JOB 1: In the excerpt on God and creation, what is said to reveal God to us?
JOB 2: Extend the excerpt on God and creation, picking up right after its closing quotation from St. Augustine.

DOCUMENT SEGMENT:
———

The wonderful and consoling truth is that just as human beings are searching for God, sometimes in strange and unusual places, God is bending down to us with infinite tenderness and compassion. The book of creation reveals God to us. If we look at the world and all of its wonders, and especially at the wonder of the human person, we come to see that these splendors are not accidents. To turn again to our friend, the holy bishop of Hippo, we hear:
“Question the beauty of the earth, question the beauty of the sea, question the beauty of the air distending and diffusing itself, question the beauty of the sky . . . question all these realities. All respond: “See, we are beautiful.” Their beauty is a profession. These beauties are subject to change. Who made them all if not the Beautiful One who is not subject to change?” (St. Augustine, Sermo 241, 2:PL 38, 1134)

———

SOURCE MATERIAL:
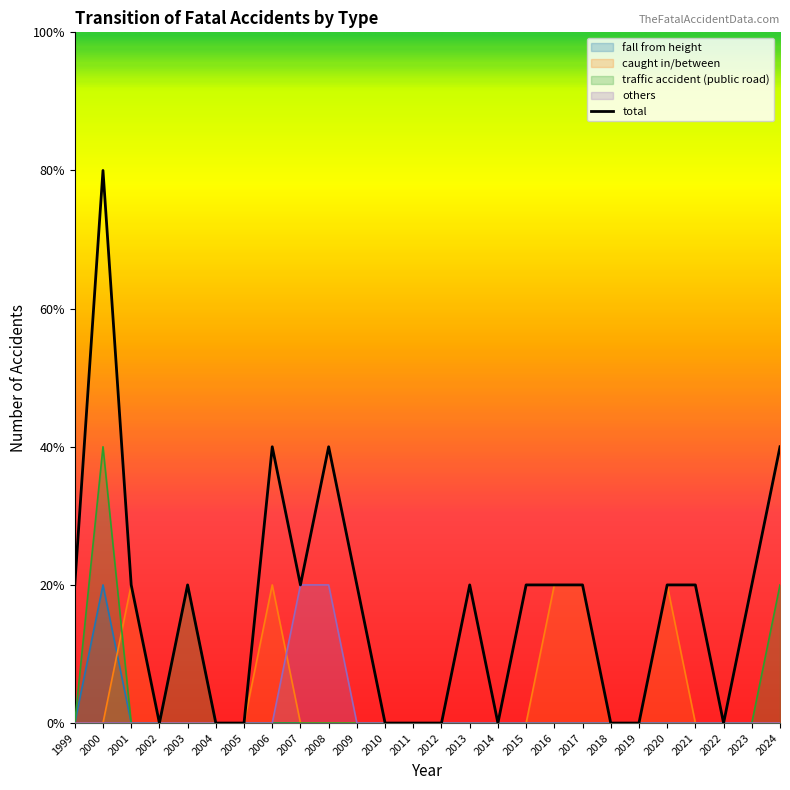

What is the difference between the total values at 2020 and 2014?

1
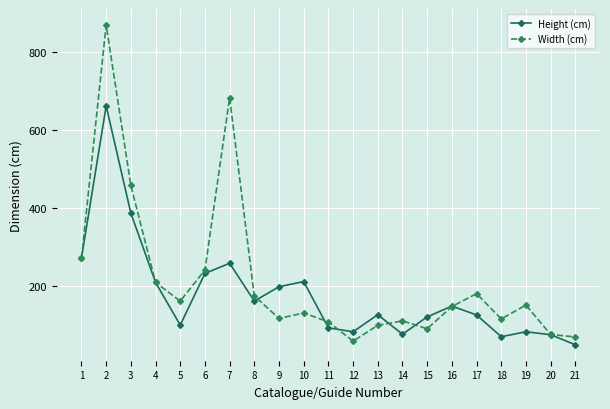

Which series has the largest range (max minus min)?

Width (cm)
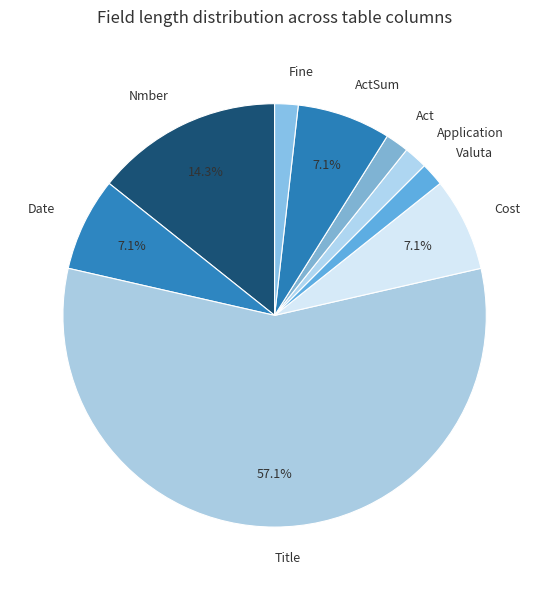

How many segments does this pie chart have?

9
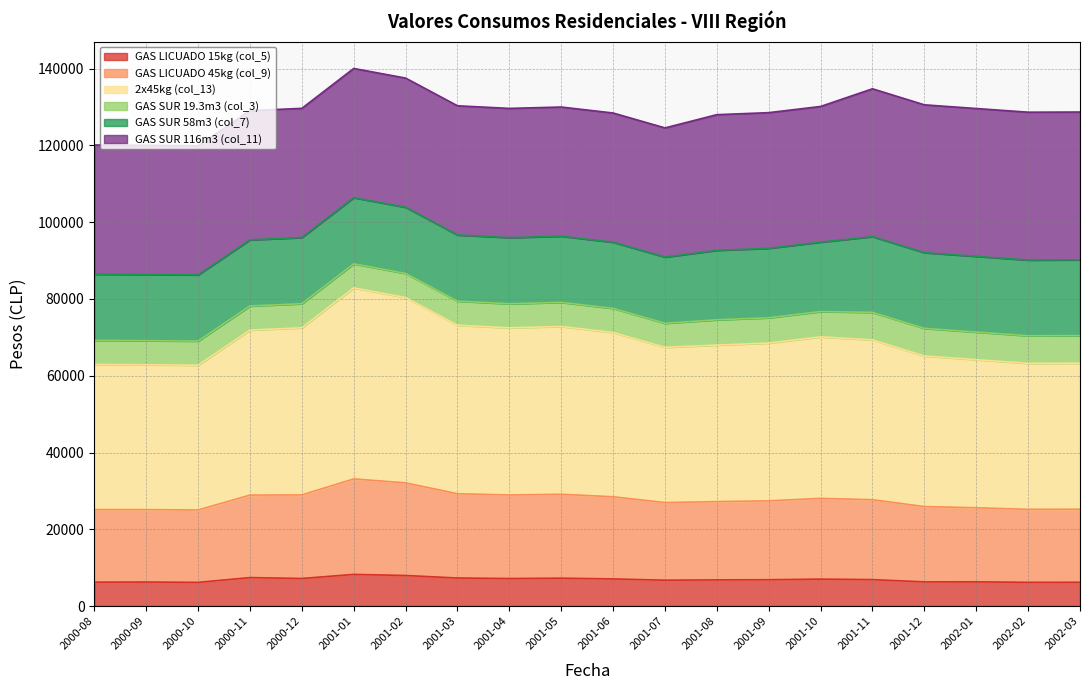

What is the lowest value of the GAS LICUADO 15kg (col_5) series?

6178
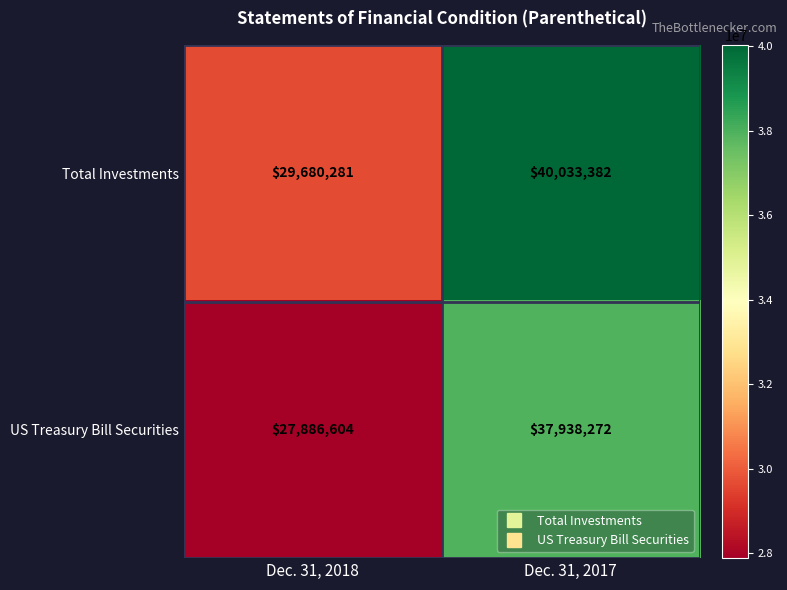

What is the difference between the maximum and minimum values in the US Treasury Bill Securities series?

10051668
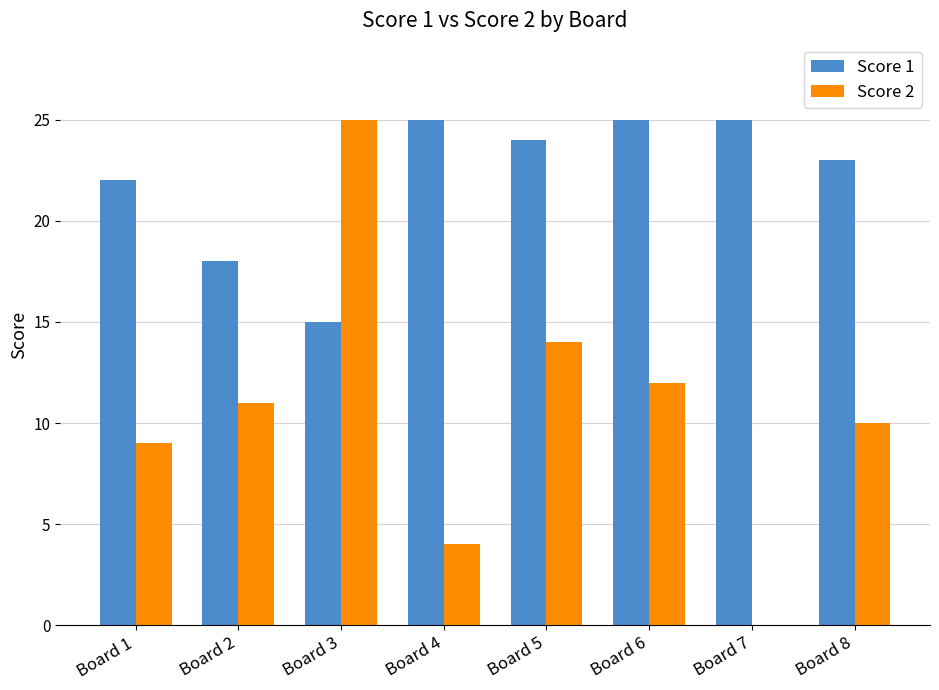

What is the total value across all series at Board 1?

31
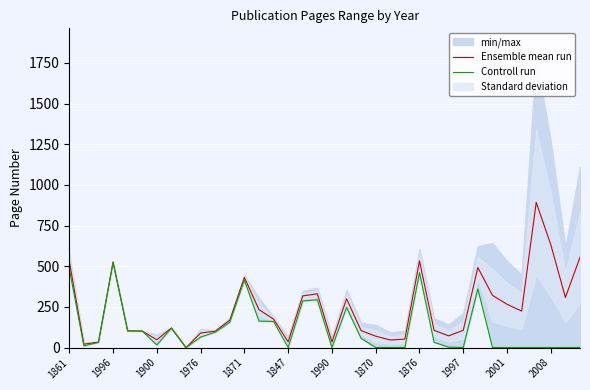

Where is the first local maximum for Ensemble mean run?

1996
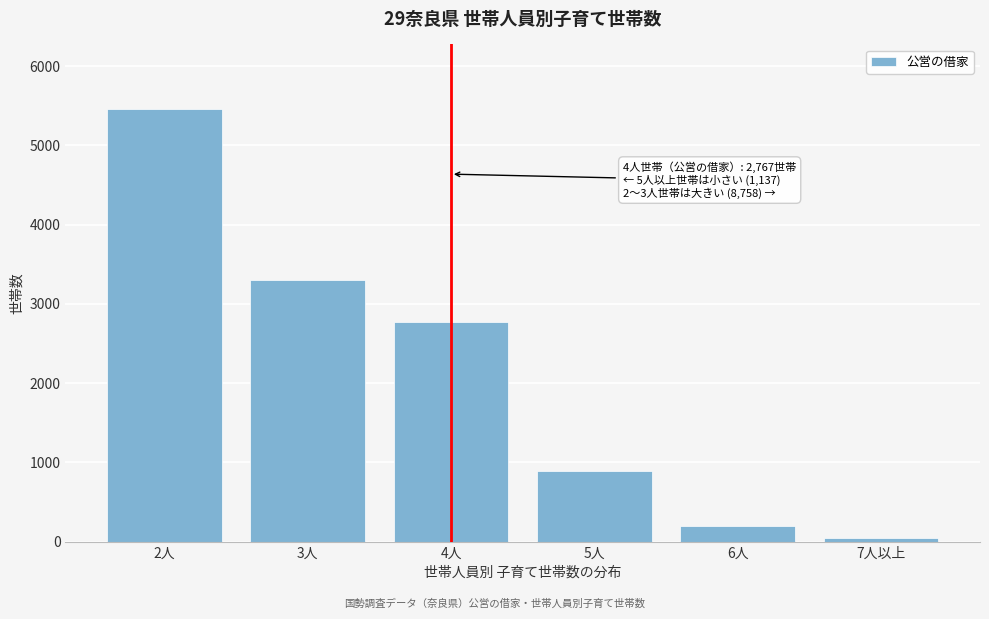

Reading right to left, transcribe all the data shown in this chart.

42	198	897	2767	3301	5457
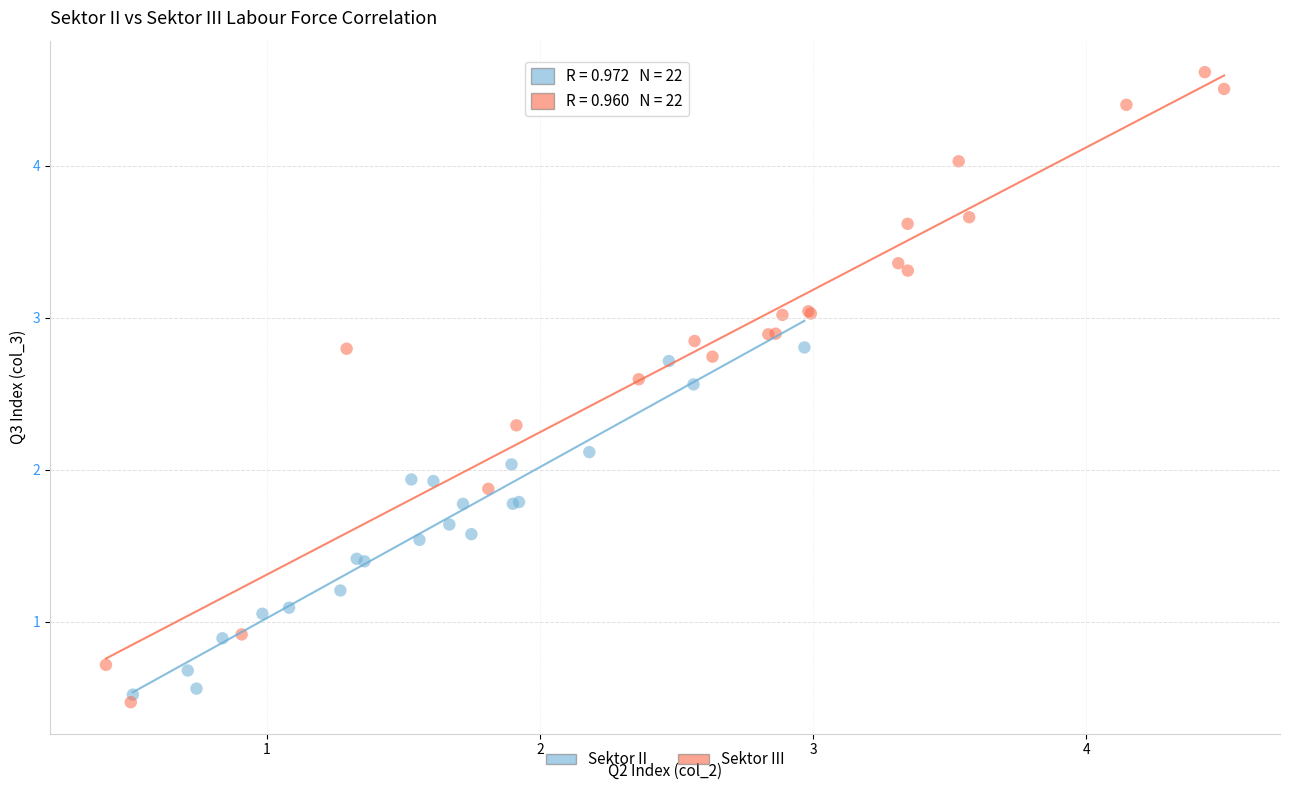

Which series has the largest Y range (max minus min)?

Sektor III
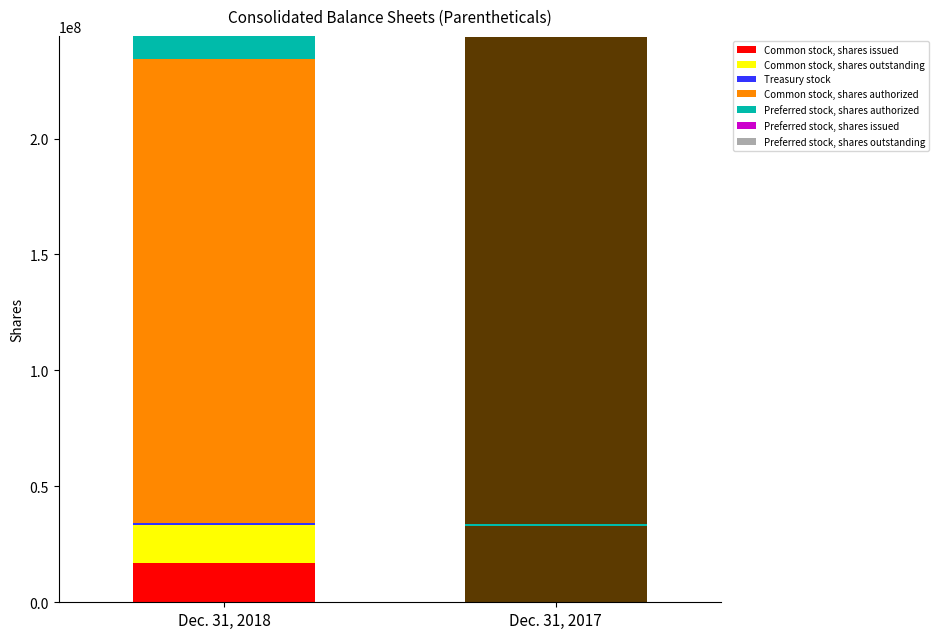

List the labels in order of Dec. 31, 2017 value, largest first.

Common stock, shares authorized, Common stock, shares issued, Common stock, shares outstanding, Preferred stock, shares authorized, Treasury stock, Preferred stock, shares issued, Preferred stock, shares outstanding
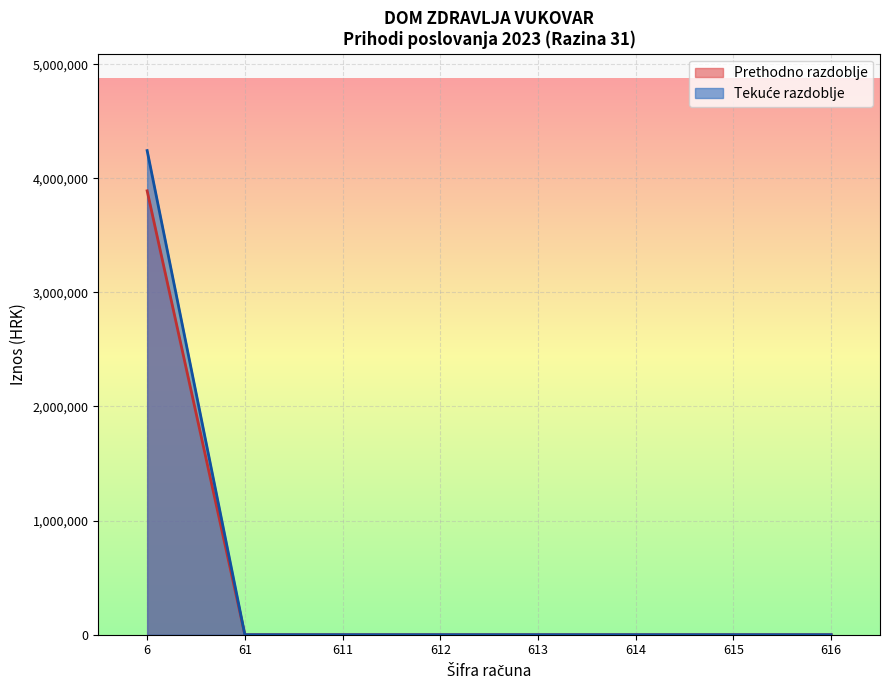

Read the Ostvareno u izvještajnom razdoblju tekuće godine value at 6.

4242621.0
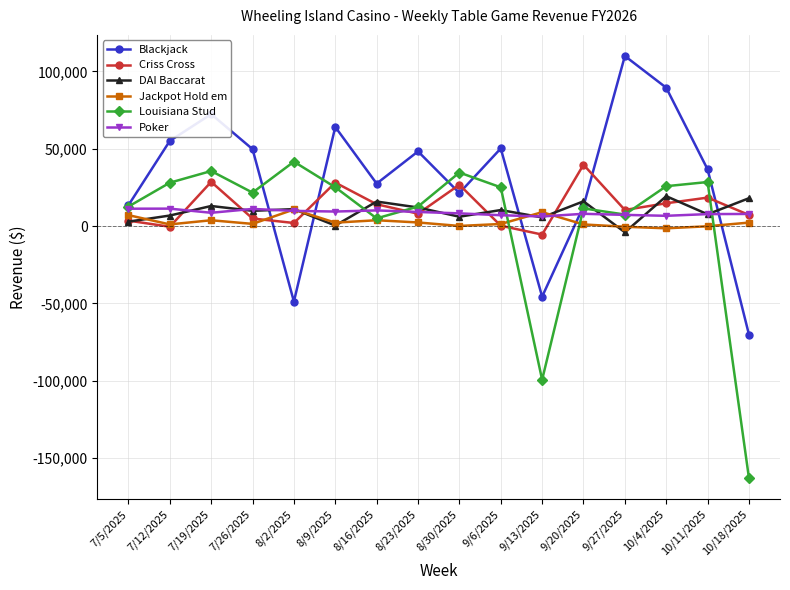

At how many categories does at least one series exceed 2536?

16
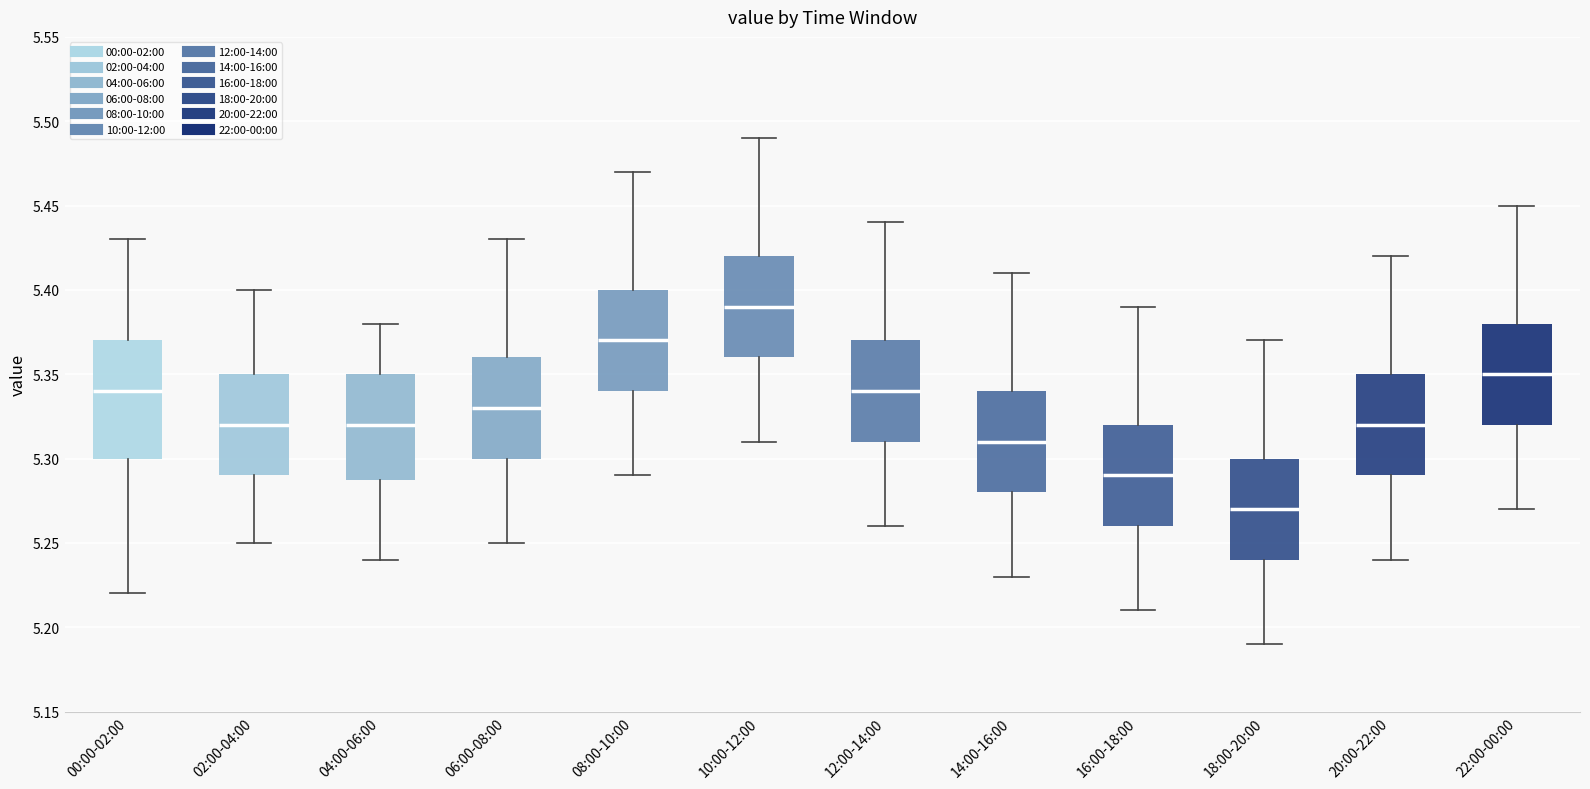

Reading left to right, transcribe this box plot: for each box, give where its median line is, the range the box spans, and where its two whiskers end, as read against the y-axis. The values are not printed on the chart, so give them approximately, as read against the axis.

00:00-02:00: median 5.34, box 5.30 to 5.37, whiskers 5.22 to 5.43
02:00-04:00: median 5.32, box 5.29 to 5.35, whiskers 5.25 to 5.40
04:00-06:00: median 5.32, box 5.29 to 5.35, whiskers 5.24 to 5.38
06:00-08:00: median 5.33, box 5.30 to 5.36, whiskers 5.25 to 5.43
08:00-10:00: median 5.37, box 5.34 to 5.40, whiskers 5.29 to 5.47
10:00-12:00: median 5.39, box 5.36 to 5.42, whiskers 5.31 to 5.49
12:00-14:00: median 5.34, box 5.31 to 5.37, whiskers 5.26 to 5.44
14:00-16:00: median 5.31, box 5.28 to 5.34, whiskers 5.23 to 5.41
16:00-18:00: median 5.29, box 5.26 to 5.32, whiskers 5.21 to 5.39
18:00-20:00: median 5.27, box 5.24 to 5.30, whiskers 5.19 to 5.37
20:00-22:00: median 5.32, box 5.29 to 5.35, whiskers 5.24 to 5.42
22:00-00:00: median 5.35, box 5.32 to 5.38, whiskers 5.27 to 5.45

———

TASK RESPONSE 1: The book of creation reveals God to us.

TASK RESPONSE 2:
When we begin to consider the human person, we uncover in the depths of every culture and every time a longing for infinite loveliness, for happiness, for fulfillment. The Ode on a Grecian Urn. The story of humanity shows us the human capacity for wonder, for truth and goodness, especially moral goodness, for freedom and the work of conscience. In a word, we discover the soul at the centre of our being as a sort of “seed of eternity” in the language of the catechism. Reflecting on our existence, we know that we did not make ourselves, and we do not constitute the goal of our own existence. There is a reality outside of ourselves from which we came, this reality is our first cause, and also our final end, a reality “that everyone calls God”. (St. Thomas Aquinas catech #34)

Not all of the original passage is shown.